Everyone who responded was very positive about it: it was generally agreed that we would like people to know something about 'the turbulence and determination we've all been through in varying degrees' as one of the group members put it.
So I wrote the feature, staying late after work. It was very hard to write. I don't mean chewing-the-pencil-can't-think-what-to-say difficult, I mean that it made me cry. It hurt to write. Tears ran off the end of my nose and even got into the keyboard and my throat felt very choked, as if I had swallowed a pebble. But the words flowed almost effortlessly, in that sense it was not hard to write at all. Afterwards I looked like a boiled owl. I typed as fast as I could and I did 2000 words very quickly. The story told itself.
The first part of the story, I have told many many times now. The bang, the terrible smoke, the screaming. And then the part that makes me weep remembering it. How the frightened people in the train tried so hard to keep each other calm. How we held hands and talked to each other. Led each other to safety, carried each other, comforted each other. How we united in the darkness and tried to save each other and in doing so, saved ourselves from what would have happened if the horror of the bomb had become the second catastrophe of a panicked stampede.
The second part was how we emerged into the light and how we found each other, weeks on, and shared our stories. How life is, now. How we are now Kings Cross United.The small triumphs, the courage people show. The recovery, the taking back what the terrorists tried to take away. What a bloody hard relentless slog it all is, sometimes.
When I had finished, I was glad that I had written it.
Four more people have joined Kings Cross United this week.Each of them has said what I said, what everyone said, thank God, I wanted to find you, someone else who was there, who understands.
I would so like more people from the train to find us, if it would help them. There are many people who were on that train and I don't know if they would like to meet others who were there on that day, but if they would, we would like to meet them. They are very welcome down the pub.That's partly why I wrote the article. I would like people who need us to find us.
People have a great deal of compassion, many people want to help, but they don't know what to say. They think it is best not to mention it. Or they think you 'must be okay by now'. They think by talking about it, you will become sad and they don't want you to be sad. Or they think they will feel embarrassed. They don't really think that they know what to say.

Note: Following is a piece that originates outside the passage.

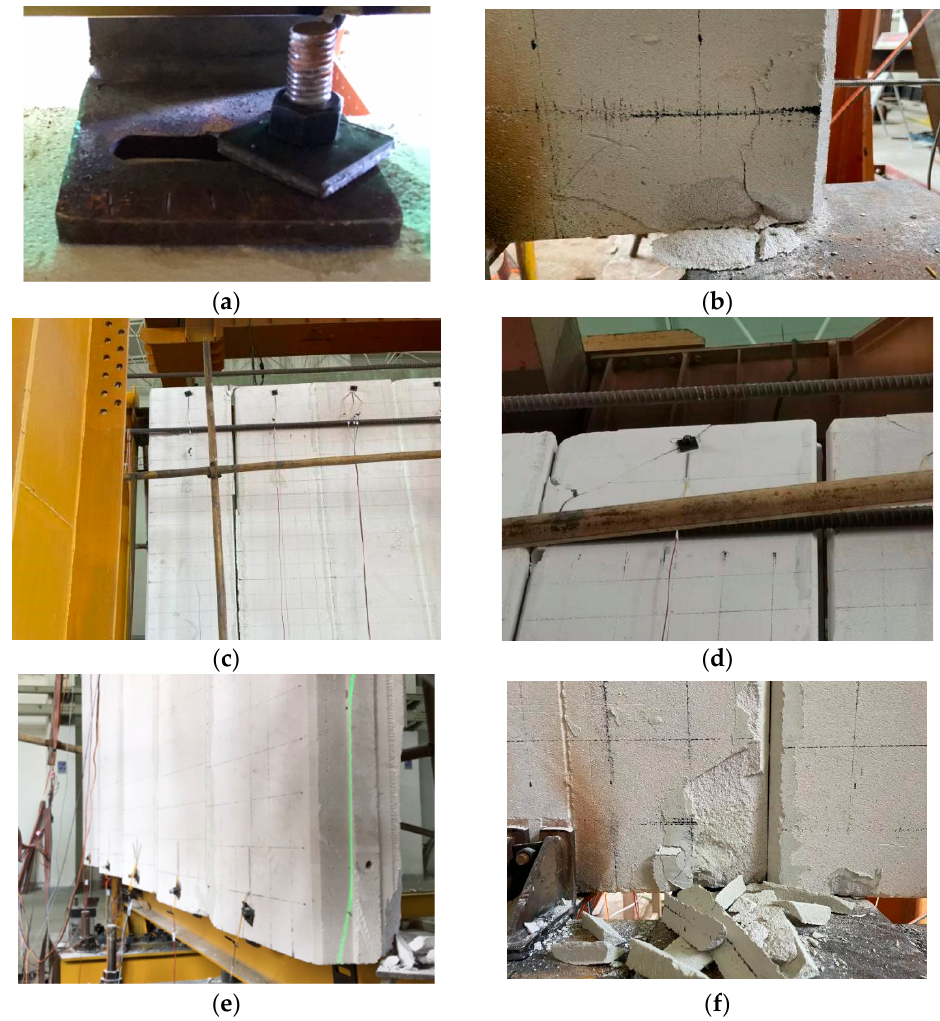
Figure 9. Experimental results of SFW2: ( a ) upper connector slipped within bolt hole; ( b ) corner panel was broken; ( c ) splicing mortar broke and relative movement; ( d ) cracks appeared at the upper bolt holes; ( e ) obvious interpanel dislocation; ( f ) corner of the panel back was broken off.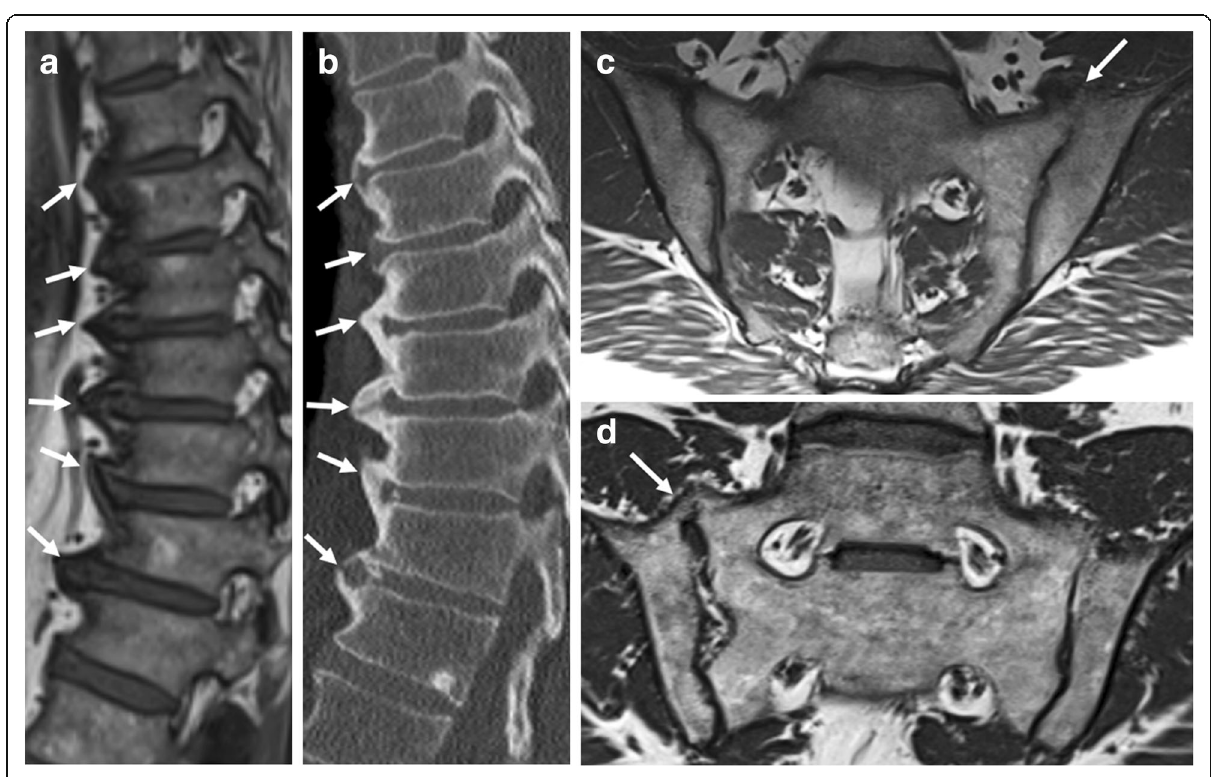
Fig. 10 Pitfalls in imaging and diagnosis of new bone formation: DISH. a Sagittal T1-weighted MR image and ( b ) computed tomography (CT) show hyperproliferative ossification of the anterior longitudinal ligament, resulting in bulky horizontally oriented osteophytes (arrows) with — in this case — an average growth angle of > 45° from vertical. c , d Semicoronal T1-weighted MR images show bridging ossification (arrows) at the anterior and superior aspect of the sacroiliac joints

The thing is, you don't have to say anything. The greatest service you can perform for someone who is shocked, saddened, frightened, hurt, is to just listen. To be there, and to keep being there. To accept them, and to let them be hurt, or sad, or angry and to not run away, or flinch, or try to change the subject, or to jolly them out of it. Just to be with them, in sympathy and solidarity, and if necessary, silence. Your simple human compassion is enough. And your cups of tea.
When I write, strangers read, people who I have never met, and it soothes me to know that they are listening. On this journey too it feels like I have fellow passengers.
I know how important fellow passengers are. I will never, ever forget what I have learned since July 7th.
And so I have dedicated my first proper published piece as a writer to my fellow passengers. You know who you are.
I am proud to be on this journey with you.